Hey! I am using PMCMRplus as a reference package and two datasets (seaborn's exercise, a custom one for block design data, and one more for Tukey HSD) that are initialized in lines #11, #12, and #139. As can be seen in the code, pulse and kind columns of exercise dataset are used as a value and group column, respectively. Block dataset is converted to a DataFrame (rows are blocks, and cols are treatments or groups). The results, you have noticed to be pre-defined, were obtained with PMCMRplus.

You are welcome to make pull requests!

raamana commented 6 years ago

Thanks - I tried to check into the source of PMCMRplus and PMCMR, and they do not seem to contain any tests at all. Testing against non-tested package doesn't give me comfort.

I am trying to think of developing some ground truth tests.. Let me know if you have thought about it already, and have some ideas.

maximtrp commented 6 years ago

PMCMRplus contains references to scientific articles as well as sample datasets from literature (such as Sachs, 1997). It would be nice to move scikit-posthocs tests to these data. I do not have much time to do it now, though. If you can help, it would be great.

raamana commented 6 years ago

I see.. Happy to help, but its not clear if the R package is tested thoroughly. will keep you posted.

maximtrp commented 6 years ago

We can look through the articles and take the results provided by researchers as references for tests. It is a huge work, though

raamana commented 6 years ago

I know.. I guess we can start with some sanity checks, and work our way towards more complicated tests. I will open another PR soon.

maximtrp commented 6 years ago

Thank you for your contribution

raamana commented 6 years ago

Take a look at some super-basic likely-wrong initial attempt: https://github.com/raamana/scikit-posthocs/blob/cb06d223b88a8d4d8fec949498a89f9141131009/tests/test_properties_posthocs.py#L50

maximtrp commented 6 years ago

Thank you. Actually, the problem we should deal with first is correctness of implementation. Your code tries to check a test by playing with type I errors (false positives), which are related to statistical value of a test, but not its implementation quality. Though, this is not absolutely wrong, and it may be kept as a fallback unit test if no valid examples of a post-hoc test usage are found. Also, we should use an acceptable and established way to create random samples.

Here are some steps I have summarized:

1) Check if a test is implemented correctly (we have to find a validated example, probably provided by authors, or verify code by comparing it to the mathematics given in a scientific source). 2) Check code performance and optimize it.

raamana commented 6 years ago

Hi! I agree with you on the motivation.

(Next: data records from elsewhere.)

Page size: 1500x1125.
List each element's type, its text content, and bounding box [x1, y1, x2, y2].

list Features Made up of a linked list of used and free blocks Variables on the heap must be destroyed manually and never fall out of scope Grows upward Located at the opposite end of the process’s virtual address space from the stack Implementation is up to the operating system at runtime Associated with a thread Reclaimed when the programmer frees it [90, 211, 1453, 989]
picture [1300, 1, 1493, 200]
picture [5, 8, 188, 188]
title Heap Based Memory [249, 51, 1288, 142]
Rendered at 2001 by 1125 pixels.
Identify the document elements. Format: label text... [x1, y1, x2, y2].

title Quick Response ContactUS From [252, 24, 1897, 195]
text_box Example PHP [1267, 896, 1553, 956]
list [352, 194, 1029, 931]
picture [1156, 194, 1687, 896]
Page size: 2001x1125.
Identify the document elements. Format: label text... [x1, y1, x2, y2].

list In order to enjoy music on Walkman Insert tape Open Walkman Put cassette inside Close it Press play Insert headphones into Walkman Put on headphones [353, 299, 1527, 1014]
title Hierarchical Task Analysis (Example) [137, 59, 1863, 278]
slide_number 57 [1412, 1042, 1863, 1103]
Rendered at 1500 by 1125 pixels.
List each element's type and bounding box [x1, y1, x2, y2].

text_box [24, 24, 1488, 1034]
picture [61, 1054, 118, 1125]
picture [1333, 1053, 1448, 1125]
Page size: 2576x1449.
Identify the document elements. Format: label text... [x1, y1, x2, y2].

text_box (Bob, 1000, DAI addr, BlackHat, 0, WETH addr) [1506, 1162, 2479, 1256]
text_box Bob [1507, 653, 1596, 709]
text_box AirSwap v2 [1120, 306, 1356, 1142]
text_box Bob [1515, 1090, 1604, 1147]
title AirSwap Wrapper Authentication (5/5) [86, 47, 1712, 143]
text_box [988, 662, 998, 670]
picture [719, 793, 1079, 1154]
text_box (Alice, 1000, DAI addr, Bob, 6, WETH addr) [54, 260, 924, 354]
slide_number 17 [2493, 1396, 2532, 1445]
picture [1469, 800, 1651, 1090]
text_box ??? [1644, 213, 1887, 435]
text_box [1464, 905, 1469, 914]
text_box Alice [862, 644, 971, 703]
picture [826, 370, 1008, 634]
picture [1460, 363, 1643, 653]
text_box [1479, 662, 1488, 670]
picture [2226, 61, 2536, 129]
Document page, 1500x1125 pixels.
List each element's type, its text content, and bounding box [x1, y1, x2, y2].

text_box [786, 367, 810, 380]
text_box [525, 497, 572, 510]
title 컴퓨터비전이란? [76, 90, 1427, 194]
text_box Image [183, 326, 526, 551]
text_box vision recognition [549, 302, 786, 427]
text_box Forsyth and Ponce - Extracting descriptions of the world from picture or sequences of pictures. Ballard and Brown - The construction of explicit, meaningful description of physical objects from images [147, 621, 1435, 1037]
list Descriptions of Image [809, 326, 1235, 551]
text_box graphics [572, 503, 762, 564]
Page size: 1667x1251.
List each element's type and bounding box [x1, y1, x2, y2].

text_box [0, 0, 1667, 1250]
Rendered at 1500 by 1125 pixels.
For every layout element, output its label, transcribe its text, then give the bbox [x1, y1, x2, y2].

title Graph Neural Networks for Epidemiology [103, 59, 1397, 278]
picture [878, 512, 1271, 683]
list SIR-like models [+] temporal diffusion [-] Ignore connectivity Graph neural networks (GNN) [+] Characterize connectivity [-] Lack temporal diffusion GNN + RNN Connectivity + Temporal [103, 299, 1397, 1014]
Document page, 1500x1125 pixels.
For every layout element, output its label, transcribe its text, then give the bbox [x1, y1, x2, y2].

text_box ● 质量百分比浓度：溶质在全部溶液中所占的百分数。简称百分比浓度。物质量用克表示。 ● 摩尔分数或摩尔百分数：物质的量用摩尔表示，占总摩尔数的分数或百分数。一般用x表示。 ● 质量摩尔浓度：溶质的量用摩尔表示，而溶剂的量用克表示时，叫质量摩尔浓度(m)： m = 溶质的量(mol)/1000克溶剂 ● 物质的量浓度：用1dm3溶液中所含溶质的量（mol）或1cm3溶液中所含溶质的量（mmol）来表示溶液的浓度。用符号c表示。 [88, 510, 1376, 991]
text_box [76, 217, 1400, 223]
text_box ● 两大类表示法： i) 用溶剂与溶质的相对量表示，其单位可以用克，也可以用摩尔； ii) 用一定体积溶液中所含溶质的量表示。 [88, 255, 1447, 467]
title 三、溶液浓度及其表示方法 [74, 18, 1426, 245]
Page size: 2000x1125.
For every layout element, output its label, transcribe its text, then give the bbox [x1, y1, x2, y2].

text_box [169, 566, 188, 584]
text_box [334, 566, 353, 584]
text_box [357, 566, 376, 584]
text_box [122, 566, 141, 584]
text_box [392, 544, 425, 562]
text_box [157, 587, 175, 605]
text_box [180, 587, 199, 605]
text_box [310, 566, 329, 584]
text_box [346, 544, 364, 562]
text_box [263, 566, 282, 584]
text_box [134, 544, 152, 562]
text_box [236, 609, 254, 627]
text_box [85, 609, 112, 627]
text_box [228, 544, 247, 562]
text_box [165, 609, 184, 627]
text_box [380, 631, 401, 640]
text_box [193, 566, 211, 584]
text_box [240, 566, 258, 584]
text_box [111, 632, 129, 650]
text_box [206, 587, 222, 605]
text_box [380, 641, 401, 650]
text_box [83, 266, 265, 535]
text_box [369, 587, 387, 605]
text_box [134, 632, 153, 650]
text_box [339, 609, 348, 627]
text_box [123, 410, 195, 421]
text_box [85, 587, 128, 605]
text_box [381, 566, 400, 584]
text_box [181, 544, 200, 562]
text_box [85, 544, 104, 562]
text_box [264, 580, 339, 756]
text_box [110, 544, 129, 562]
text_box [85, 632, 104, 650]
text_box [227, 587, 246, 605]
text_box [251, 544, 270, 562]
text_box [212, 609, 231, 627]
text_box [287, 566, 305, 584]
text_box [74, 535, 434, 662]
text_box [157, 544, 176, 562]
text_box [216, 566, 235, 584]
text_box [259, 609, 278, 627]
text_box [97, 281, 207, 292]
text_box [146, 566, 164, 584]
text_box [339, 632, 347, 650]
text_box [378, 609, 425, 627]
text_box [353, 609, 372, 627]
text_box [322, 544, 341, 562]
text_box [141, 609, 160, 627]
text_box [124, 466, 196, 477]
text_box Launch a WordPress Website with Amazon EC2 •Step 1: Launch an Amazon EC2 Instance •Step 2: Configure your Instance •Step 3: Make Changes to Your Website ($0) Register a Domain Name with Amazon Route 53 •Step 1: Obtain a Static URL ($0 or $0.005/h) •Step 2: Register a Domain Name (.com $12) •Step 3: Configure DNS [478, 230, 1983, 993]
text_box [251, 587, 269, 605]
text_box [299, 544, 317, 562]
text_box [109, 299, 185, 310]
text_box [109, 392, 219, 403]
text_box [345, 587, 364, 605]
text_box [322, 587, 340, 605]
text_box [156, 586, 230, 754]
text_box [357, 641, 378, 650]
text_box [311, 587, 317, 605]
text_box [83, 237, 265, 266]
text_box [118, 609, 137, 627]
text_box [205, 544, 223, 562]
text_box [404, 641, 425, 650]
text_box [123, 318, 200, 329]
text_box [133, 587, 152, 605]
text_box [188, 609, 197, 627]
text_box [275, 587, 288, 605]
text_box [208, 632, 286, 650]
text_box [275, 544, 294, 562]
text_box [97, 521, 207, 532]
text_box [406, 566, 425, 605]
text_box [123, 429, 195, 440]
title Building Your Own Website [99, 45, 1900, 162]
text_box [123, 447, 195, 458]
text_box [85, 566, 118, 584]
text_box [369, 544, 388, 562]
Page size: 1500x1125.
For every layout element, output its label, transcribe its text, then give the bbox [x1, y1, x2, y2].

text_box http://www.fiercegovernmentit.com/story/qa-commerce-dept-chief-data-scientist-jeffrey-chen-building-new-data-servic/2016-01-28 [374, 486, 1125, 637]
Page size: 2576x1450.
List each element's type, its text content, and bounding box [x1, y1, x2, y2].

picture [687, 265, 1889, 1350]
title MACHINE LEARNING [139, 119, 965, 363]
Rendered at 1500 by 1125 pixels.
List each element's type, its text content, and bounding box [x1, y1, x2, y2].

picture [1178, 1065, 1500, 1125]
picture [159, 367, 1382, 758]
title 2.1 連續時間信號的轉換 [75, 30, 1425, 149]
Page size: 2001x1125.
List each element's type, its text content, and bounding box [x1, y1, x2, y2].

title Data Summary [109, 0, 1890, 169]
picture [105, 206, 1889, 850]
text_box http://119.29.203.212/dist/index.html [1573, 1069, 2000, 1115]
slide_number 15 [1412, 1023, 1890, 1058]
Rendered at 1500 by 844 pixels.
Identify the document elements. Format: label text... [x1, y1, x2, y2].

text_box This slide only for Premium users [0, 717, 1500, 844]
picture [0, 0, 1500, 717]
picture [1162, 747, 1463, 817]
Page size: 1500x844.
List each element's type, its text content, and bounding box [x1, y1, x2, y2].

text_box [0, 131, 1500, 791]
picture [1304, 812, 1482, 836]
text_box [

That’s definitely the long term plan - what I provided is a first pass of a rough draft attempting to get there.. at the end, we must have multiple of types of tests, both unit and integration tests (against various expected behaviours), as well as for specific properties. what you propose takes lot of effort, and I’d be happy to contribute when I can.

Speed isn’t a concern for me typically, unless it’s too slow to be a dealbreaker. I try to get the implementation correctly first, and then if the speed is not satisfactory, we can certainly try to profile the code and speed it up. I wouldn't worry about it all unless we are forced to.